If you don’t know what Universal Approximation Theorem is, just look at the above figure. It pretty much explains itself. No, I’m just kidding. We’ll not go the heavy math route. Instead, I’ll try to explain it as simply as possible so even if you don’t know much about math or function approximation, you can still understand. Put on layman’s terms, UAT just means that giving a one hidden layer neural network with enough neurons. It can approximate(or simulate closely) any continuous function within the given input range. I’ll give you two figures to quickly explain what this means.

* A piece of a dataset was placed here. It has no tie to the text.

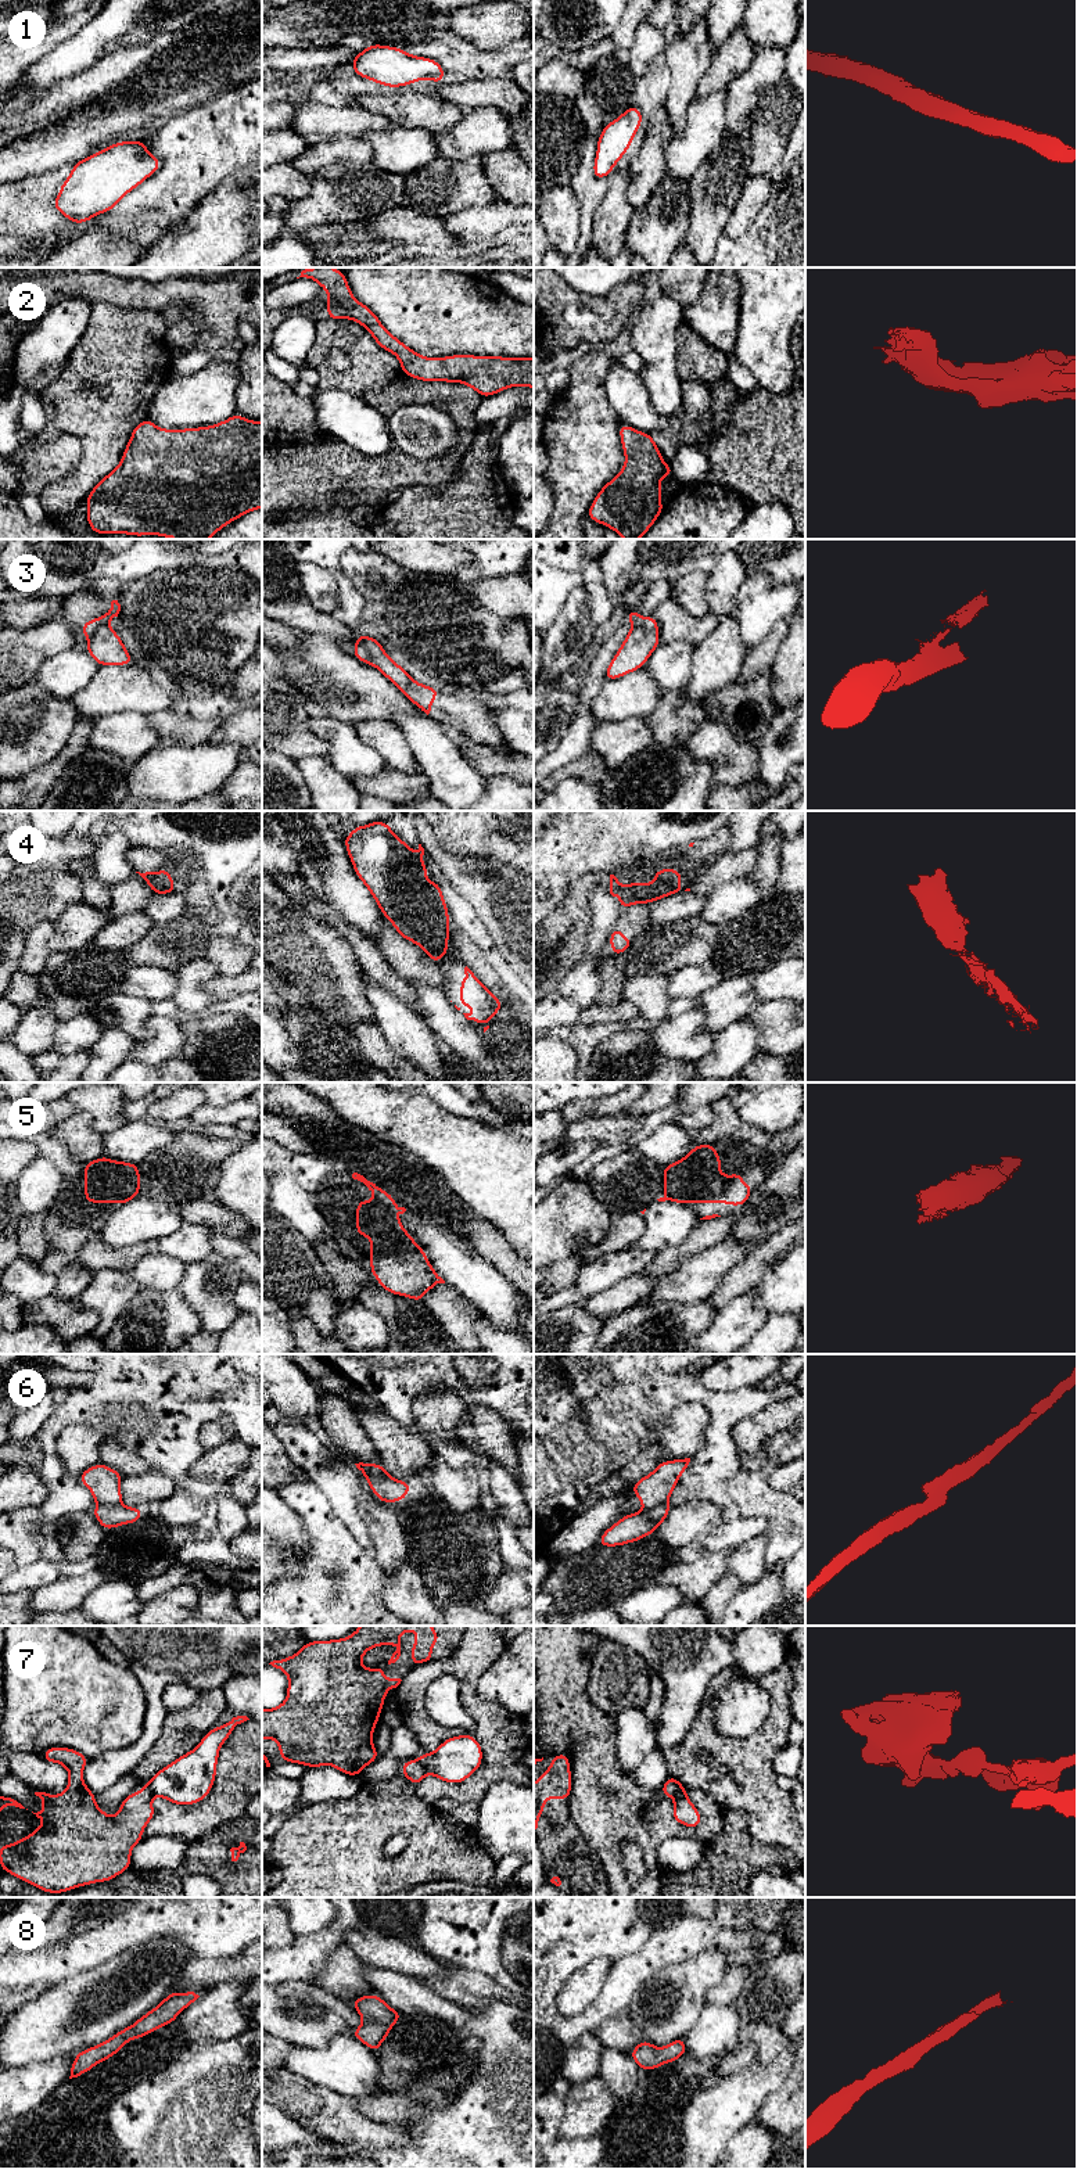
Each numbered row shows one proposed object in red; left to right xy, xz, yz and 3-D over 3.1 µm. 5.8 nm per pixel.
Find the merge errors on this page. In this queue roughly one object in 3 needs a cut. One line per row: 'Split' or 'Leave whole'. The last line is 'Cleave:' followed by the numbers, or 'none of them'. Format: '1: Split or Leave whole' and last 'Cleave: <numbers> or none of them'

The above figures how neural networks with different sizes (number of neurons) approximate the function shown in the red curve. Instead of trying to be clever and find some mysterious curves that can add up to this red function curve above, what neural network does is split the curve into many many small bins and approximate each bin using one neuron (not exactly, but the main idea is this). If there are a lot of neurons, the bins will be quite small, and the target function curve with each bin becomes very ‘linear’, and the error will be sufficiently small. Given different inputs, it will fall into one bin and thus ‘activate’ one neuron. This neuron can get trained to give a value closes to the training data. That’s it. The above figure only shows a 2-dimensional function. Let’s look at a 3-dimensional function:
A 3-dimensional function is not that different, the bins now become cubes, and the UAT still stands. With neurons as the base granularity, neural networks are infinitely flexible and can ‘fit’ into any functions you throw at them. This is also why we usually call training a model ‘fit the model.’